__EXERCISE REQUIREMENTS__: Copy without pictures. Please restate each line of the listing exactly.

__ENTRIES SUPPLIED__:
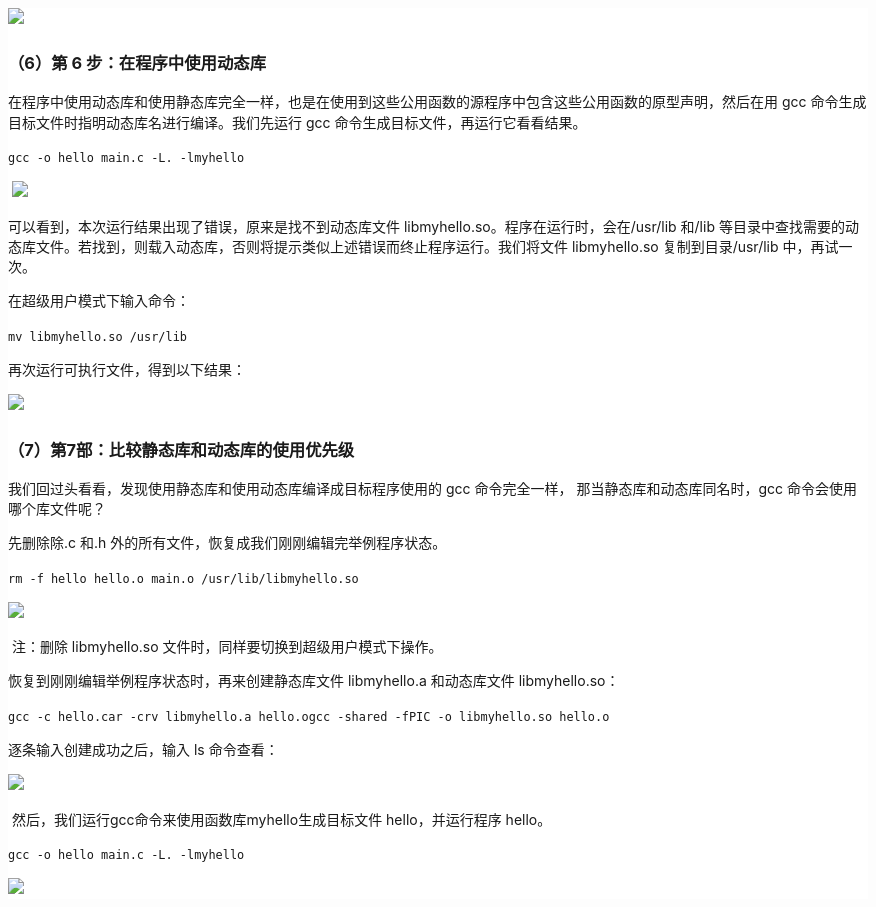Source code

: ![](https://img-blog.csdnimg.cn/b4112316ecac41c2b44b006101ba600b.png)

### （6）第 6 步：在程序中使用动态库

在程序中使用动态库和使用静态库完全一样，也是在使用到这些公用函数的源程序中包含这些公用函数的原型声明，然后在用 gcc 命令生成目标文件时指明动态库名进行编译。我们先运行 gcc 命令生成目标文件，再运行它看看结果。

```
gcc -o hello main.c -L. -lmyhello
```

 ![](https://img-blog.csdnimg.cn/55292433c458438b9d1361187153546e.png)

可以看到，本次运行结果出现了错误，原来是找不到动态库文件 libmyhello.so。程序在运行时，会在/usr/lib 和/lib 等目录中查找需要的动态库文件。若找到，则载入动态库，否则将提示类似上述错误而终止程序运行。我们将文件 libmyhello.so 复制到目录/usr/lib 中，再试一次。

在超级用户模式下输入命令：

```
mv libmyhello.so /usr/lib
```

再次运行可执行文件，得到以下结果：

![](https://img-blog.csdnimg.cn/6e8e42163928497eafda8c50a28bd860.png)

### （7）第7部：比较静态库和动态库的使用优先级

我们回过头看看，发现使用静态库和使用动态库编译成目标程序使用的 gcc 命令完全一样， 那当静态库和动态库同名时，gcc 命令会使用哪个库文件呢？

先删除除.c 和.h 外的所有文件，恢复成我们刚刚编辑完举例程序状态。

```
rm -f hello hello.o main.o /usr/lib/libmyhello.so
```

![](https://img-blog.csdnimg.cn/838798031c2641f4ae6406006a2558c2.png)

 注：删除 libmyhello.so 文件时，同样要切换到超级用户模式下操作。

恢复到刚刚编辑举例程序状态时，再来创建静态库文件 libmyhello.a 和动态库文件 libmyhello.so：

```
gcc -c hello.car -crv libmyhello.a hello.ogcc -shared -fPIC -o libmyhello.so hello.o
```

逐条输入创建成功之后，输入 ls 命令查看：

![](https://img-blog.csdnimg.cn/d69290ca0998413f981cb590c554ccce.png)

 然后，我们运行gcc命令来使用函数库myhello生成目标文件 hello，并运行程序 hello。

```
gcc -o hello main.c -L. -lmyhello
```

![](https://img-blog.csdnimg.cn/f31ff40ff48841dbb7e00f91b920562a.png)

__EXERCISE RESPONSE__:
Source code

: ![](https://img-blog.csdnimg.cn/b4112316ecac41c2b44b006101ba600b.png)

### （6）第 6 步：在程序中使用动态库

在程序中使用动态库和使用静态库完全一样，也是在使用到这些公用函数的源程序中包含这些公用函数的原型声明，然后在用 gcc 命令生成目标文件时指明动态库名进行编译。我们先运行 gcc 命令生成目标文件，再运行它看看结果。

```
gcc -o hello main.c -L. -lmyhello
```

 ![](https://img-blog.csdnimg.cn/55292433c458438b9d1361187153546e.png)

可以看到，本次运行结果出现了错误，原来是找不到动态库文件 libmyhello.so。程序在运行时，会在/usr/lib 和/lib 等目录中查找需要的动态库文件。若找到，则载入动态库，否则将提示类似上述错误而终止程序运行。我们将文件 libmyhello.so 复制到目录/usr/lib 中，再试一次。

在超级用户模式下输入命令：

```
mv libmyhello.so /usr/lib
```

再次运行可执行文件，得到以下结果：

![](https://img-blog.csdnimg.cn/6e8e42163928497eafda8c50a28bd860.png)

### （7）第7部：比较静态库和动态库的使用优先级

我们回过头看看，发现使用静态库和使用动态库编译成目标程序使用的 gcc 命令完全一样， 那当静态库和动态库同名时，gcc 命令会使用哪个库文件呢？

先删除除.c 和.h 外的所有文件，恢复成我们刚刚编辑完举例程序状态。

```
rm -f hello hello.o main.o /usr/lib/libmyhello.so
```

![](https://img-blog.csdnimg.cn/838798031c2641f4ae6406006a2558c2.png)

 注：删除 libmyhello.so 文件时，同样要切换到超级用户模式下操作。

恢复到刚刚编辑举例程序状态时，再来创建静态库文件 libmyhello.a 和动态库文件 libmyhello.so：

```
gcc -c hello.car -crv libmyhello.a hello.ogcc -shared -fPIC -o libmyhello.so hello.o
```

逐条输入创建成功之后，输入 ls 命令查看：

![](https://img-blog.csdnimg.cn/d69290ca0998413f981cb590c554ccce.png)

 然后，我们运行gcc命令来使用函数库myhello生成目标文件 hello，并运行程序 hello。

```
gcc -o hello main.c -L. -lmyhello
```

![](https://img-blog.csdnimg.cn/f31ff40ff48841dbb7e00f91b920562a.png)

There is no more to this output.